PROMPT: Write out each record below exactly as it appears, with no pictures.

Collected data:
----

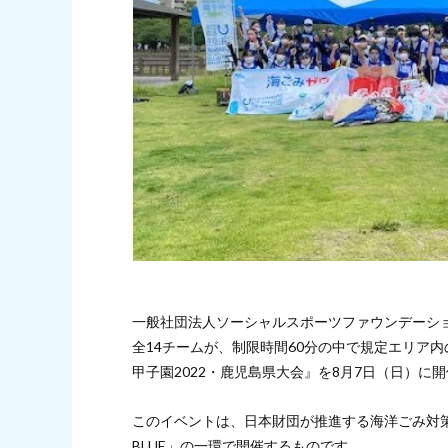
一般社団法人ソーシャルスポーツファウンデーショ
全14チームが、制限時間60分の中で規定エリア
甲子園2022・鹿児島県大会』を8月7日（日）に
このイベントは、日本財団が推進する海洋ごみ対策事業
BLUE」の一環で開催するものです。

----

ANSWER BELOW:
一般社団法人ソーシャルスポーツファウンデーショ
全14チームが、制限時間60分の中で規定エリア
甲子園2022・鹿児島県大会』を8月7日（日）に
このイベントは、日本財団が推進する海洋ごみ対策事業
BLUE」の一環で開催するものです。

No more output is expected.